*WHAT YOU SHOULD DO*. Which lines in the items below contain the word "largest" with matching capitalization? Identify each one and copy it out in full.

*THE DATA*.
+--

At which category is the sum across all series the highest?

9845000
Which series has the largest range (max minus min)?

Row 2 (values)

+--

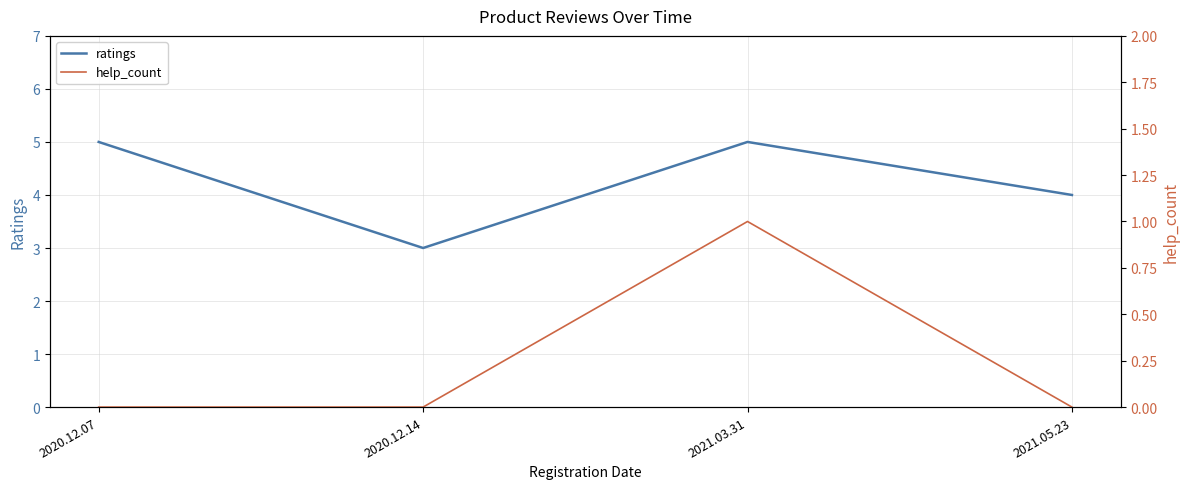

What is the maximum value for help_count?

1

+--

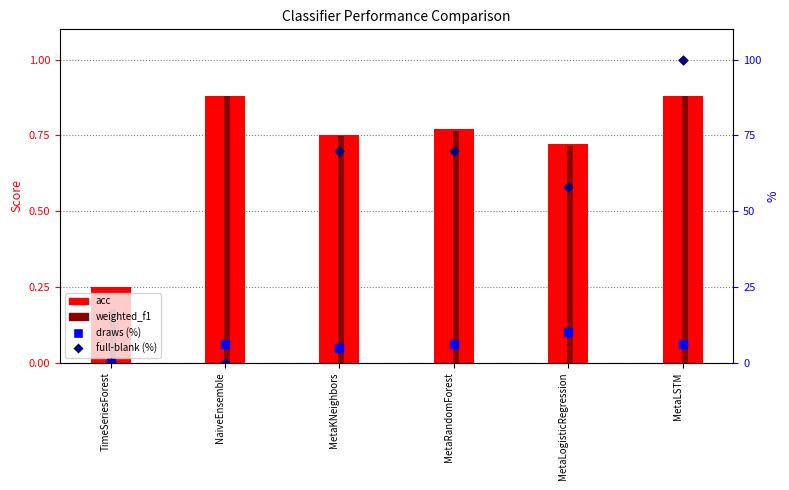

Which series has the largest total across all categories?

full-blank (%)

+--

*EXERCISE RESULT*.
Which series has the largest range (max minus min)?
Which series has the largest total across all categories?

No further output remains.